Speed-binge supplies of a different nature have been cached in a master-bathroom medicine cabinet — one bottle holding ninety Valiums and another with forty tablets of ProVigil, the market name for the experimental drug Modafonil, a sleep suppressant the U.S. military tested on fighter and bomber pilots in Afghanistan and Iraq. Modafonil is now prescribed for cancer patients to combat the chronic-fatigue side effects of chemotherapy. Nick has laid in a supply because he claims he’s found that combining Modafonil with Shabu takes the edge off the undesirable psychological whammies of sleep deprivation, including auditory hallucinations and paranoid delusions.

72-Hour Party People [Westword via Kottke]


4 Responses to “Shabu: Pharmaceutical-Grade Meth”

  1. 1 tec

    Fact check alert! Modafonil isn’t experimental. It’s been approved for narcolepsy and hypersomnia for years. It also doesn’t work very well.

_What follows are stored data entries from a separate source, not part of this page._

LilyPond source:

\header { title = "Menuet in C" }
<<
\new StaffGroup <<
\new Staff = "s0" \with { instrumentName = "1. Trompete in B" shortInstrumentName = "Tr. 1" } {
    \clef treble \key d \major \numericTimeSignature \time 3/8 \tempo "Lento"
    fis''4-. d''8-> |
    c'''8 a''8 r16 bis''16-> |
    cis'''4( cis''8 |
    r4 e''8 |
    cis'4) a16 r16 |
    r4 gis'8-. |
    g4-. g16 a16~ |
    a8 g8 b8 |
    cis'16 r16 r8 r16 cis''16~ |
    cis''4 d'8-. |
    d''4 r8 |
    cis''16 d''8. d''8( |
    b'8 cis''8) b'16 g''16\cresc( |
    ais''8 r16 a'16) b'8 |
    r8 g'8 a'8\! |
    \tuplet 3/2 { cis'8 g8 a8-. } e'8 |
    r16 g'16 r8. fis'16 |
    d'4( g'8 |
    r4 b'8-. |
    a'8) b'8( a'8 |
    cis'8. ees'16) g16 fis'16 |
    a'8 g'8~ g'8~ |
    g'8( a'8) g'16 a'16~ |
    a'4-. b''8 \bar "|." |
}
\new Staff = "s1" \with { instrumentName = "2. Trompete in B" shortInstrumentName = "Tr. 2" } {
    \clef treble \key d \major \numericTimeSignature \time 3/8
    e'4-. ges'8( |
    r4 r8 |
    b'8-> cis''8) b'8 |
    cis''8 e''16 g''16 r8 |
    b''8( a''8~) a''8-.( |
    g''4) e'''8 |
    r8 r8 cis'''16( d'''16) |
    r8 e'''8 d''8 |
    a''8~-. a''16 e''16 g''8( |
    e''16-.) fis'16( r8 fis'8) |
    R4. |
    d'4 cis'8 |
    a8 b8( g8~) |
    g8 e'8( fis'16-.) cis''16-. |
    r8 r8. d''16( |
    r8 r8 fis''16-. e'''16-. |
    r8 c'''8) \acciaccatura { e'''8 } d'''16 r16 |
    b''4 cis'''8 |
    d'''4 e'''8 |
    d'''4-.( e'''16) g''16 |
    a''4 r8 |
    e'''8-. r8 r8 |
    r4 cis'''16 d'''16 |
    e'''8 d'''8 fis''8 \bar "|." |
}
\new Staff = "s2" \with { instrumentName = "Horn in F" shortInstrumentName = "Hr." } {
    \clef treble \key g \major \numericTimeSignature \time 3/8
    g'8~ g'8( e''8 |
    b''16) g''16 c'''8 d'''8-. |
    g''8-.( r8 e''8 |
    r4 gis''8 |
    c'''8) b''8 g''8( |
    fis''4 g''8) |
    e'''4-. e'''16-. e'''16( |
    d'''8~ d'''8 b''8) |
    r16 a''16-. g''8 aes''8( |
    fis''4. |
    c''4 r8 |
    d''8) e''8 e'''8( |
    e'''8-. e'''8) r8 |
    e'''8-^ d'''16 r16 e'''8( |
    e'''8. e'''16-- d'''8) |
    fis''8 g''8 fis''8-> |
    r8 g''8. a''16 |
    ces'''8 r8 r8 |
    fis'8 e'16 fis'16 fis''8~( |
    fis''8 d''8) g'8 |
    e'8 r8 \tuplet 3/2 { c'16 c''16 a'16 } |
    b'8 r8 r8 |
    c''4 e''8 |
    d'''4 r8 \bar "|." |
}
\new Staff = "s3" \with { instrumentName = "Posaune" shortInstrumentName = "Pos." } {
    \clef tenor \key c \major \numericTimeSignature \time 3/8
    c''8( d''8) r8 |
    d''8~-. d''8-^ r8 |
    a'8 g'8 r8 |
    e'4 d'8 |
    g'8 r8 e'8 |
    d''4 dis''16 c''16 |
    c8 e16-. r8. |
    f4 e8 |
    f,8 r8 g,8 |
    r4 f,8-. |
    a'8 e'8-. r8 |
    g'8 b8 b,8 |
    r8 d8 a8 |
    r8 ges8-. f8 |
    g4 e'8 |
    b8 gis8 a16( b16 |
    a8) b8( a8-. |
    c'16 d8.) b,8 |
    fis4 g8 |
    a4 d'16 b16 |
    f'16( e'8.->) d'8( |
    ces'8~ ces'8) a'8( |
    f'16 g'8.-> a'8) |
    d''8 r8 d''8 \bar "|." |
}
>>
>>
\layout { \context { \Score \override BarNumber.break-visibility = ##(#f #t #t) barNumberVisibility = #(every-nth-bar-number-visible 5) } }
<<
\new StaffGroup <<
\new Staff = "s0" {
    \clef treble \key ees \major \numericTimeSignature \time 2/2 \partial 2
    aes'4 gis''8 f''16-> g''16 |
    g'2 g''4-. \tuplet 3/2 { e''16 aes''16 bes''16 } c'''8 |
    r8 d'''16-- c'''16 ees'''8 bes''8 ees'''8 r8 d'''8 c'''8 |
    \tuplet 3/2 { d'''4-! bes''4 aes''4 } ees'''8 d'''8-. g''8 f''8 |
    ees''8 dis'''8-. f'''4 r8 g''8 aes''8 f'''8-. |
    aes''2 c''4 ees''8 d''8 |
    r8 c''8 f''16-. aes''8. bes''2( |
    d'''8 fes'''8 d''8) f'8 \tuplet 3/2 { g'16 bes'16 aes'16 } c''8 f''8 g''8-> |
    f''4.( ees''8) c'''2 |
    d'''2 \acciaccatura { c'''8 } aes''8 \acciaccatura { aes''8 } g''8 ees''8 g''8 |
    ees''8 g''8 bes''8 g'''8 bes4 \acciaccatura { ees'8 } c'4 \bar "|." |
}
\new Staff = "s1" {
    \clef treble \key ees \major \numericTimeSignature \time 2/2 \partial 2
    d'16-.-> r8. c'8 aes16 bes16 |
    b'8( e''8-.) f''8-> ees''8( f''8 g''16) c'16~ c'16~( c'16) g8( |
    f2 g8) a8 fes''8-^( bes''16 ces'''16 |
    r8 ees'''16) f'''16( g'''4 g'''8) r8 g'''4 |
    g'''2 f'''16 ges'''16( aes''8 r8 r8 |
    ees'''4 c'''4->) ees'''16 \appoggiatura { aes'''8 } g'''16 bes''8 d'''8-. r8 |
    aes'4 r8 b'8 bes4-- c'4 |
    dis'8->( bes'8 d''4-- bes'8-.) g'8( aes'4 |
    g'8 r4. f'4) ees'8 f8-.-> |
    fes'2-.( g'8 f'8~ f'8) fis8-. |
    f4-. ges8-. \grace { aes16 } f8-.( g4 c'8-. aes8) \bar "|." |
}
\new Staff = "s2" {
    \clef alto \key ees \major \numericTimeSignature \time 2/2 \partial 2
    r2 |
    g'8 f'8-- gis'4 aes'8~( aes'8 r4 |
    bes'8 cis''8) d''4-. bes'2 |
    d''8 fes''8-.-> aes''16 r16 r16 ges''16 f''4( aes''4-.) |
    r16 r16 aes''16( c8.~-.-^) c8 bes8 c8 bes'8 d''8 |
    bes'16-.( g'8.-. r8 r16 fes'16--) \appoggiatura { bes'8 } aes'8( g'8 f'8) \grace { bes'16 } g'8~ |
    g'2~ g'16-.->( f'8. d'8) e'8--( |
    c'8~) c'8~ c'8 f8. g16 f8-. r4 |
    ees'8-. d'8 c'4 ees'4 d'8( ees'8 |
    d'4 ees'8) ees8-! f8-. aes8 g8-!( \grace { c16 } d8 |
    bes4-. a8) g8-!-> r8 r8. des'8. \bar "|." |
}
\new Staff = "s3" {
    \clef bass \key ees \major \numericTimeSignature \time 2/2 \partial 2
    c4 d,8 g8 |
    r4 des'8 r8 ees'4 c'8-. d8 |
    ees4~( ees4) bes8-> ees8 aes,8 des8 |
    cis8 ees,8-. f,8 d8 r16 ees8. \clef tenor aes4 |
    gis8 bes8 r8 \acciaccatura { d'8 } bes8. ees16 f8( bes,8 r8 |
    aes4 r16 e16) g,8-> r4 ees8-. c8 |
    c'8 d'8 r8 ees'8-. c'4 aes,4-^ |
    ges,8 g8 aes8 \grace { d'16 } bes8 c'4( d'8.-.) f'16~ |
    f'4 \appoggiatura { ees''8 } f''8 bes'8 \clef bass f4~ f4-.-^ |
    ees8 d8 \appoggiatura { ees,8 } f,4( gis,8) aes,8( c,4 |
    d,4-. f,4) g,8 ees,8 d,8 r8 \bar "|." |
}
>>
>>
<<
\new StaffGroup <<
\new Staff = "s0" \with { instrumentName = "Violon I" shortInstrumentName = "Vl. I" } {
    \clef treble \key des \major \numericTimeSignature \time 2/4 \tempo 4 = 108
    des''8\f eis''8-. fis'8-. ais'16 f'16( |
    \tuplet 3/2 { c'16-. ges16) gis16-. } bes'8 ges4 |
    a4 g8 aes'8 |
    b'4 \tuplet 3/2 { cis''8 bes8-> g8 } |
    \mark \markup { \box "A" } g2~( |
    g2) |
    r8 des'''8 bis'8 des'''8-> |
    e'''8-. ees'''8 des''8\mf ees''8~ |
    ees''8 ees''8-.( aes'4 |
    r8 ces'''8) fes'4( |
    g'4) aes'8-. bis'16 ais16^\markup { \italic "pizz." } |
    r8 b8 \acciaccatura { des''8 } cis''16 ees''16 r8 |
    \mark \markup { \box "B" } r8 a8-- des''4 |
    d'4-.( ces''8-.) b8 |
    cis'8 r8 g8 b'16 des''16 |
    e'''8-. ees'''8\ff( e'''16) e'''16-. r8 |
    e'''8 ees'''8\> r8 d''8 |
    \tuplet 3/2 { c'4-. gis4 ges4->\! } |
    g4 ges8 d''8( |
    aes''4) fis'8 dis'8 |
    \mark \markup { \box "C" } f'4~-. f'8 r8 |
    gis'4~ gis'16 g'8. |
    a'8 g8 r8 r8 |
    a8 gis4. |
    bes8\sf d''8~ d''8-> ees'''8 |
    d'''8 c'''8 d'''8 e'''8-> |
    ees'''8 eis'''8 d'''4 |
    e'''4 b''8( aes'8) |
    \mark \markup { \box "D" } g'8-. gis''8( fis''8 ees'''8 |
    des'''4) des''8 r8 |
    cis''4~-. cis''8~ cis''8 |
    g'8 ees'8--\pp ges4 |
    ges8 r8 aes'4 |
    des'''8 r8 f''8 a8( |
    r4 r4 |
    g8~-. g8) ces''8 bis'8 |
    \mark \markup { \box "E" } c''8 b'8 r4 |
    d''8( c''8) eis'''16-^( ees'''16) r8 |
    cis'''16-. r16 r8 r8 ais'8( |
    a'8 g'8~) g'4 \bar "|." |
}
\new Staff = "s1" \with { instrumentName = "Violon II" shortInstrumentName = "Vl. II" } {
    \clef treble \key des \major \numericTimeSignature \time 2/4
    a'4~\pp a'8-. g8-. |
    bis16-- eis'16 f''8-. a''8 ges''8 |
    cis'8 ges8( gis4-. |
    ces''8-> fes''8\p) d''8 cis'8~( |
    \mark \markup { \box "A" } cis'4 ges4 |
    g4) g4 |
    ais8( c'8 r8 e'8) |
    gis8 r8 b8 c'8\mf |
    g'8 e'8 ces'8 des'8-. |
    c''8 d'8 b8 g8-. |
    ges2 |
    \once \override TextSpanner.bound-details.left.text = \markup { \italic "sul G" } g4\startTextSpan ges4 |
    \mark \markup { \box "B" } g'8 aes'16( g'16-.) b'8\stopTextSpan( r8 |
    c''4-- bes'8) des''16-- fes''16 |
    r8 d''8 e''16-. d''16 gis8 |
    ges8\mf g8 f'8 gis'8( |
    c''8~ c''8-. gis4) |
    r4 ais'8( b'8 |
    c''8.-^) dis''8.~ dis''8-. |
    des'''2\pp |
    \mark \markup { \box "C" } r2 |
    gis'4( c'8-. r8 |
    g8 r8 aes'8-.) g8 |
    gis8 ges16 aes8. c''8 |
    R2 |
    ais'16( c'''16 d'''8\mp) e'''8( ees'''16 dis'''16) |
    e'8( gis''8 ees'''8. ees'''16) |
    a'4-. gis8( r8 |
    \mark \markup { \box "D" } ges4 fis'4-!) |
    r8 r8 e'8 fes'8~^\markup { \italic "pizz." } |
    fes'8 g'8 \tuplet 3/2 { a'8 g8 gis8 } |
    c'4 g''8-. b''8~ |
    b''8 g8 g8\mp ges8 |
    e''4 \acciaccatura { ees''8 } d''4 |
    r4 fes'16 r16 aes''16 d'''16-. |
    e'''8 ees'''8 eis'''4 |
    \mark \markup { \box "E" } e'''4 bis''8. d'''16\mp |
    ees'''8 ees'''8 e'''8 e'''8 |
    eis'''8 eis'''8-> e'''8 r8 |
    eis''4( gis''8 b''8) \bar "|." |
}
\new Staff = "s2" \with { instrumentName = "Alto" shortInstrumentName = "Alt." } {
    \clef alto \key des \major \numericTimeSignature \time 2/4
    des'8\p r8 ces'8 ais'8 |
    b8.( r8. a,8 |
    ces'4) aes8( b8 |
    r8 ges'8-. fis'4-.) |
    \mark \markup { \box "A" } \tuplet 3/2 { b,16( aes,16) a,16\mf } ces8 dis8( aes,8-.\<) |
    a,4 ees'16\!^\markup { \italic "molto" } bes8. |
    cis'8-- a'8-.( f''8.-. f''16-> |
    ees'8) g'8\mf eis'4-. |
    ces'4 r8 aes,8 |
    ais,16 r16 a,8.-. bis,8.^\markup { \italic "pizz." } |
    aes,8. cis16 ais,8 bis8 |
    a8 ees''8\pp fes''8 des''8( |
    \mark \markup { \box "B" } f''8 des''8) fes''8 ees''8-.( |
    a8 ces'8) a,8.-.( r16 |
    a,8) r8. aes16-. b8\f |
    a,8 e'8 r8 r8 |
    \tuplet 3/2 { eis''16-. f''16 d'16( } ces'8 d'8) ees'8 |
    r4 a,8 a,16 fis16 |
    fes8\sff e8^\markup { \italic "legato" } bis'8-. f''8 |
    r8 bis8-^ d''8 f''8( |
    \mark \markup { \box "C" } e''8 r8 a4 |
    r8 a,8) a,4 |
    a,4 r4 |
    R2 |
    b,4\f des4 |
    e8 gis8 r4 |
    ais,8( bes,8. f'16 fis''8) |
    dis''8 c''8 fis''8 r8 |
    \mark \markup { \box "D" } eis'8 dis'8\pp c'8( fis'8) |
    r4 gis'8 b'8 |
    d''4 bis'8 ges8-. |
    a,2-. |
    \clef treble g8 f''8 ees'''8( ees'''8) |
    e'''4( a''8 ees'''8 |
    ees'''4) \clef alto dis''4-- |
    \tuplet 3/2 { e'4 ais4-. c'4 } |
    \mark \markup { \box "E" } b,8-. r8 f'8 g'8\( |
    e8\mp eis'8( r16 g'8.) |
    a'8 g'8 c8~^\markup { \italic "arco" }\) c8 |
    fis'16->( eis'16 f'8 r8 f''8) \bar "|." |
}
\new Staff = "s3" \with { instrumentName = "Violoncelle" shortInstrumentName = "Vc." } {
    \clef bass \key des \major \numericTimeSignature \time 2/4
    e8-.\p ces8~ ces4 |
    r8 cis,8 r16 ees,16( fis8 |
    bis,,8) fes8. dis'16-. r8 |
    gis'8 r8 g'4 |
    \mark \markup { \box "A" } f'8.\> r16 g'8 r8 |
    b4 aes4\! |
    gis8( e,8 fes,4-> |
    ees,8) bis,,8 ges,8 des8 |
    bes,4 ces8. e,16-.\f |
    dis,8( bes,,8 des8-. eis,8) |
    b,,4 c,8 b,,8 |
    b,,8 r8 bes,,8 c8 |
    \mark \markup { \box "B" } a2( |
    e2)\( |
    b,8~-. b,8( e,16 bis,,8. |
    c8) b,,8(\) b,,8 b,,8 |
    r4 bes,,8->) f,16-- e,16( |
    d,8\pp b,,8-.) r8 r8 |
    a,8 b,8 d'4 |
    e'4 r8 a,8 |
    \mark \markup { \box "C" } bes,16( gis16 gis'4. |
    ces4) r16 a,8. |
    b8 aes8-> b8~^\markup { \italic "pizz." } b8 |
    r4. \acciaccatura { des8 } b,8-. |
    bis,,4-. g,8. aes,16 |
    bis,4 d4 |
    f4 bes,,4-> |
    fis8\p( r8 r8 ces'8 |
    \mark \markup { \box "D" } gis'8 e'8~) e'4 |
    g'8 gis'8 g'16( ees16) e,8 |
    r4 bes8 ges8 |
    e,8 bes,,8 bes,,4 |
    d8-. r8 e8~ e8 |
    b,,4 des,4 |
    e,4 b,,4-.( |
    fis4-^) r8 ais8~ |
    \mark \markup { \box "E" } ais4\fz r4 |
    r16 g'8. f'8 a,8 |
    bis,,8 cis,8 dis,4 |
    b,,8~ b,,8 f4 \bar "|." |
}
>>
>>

    Oh, and pure meth sounds like a terrible idea. Like morons don’t od often enough already.

  2. 2 naptown drew

    Jesus Tapdancing Christ the people in the story sound like they are addicted and yet well-funded. I bet it won’t be long before they start rationalizing tweaked out trips to China because the discount Shabu pays for the airfare.

  3. 3 Alex

    Seriously! And the article mentions *nothing* about where you can score any!

  4. 4 forrest

    Tec-

    That article was published in 2003, so that *may* explain the “experimental” part. Then again, maybe not.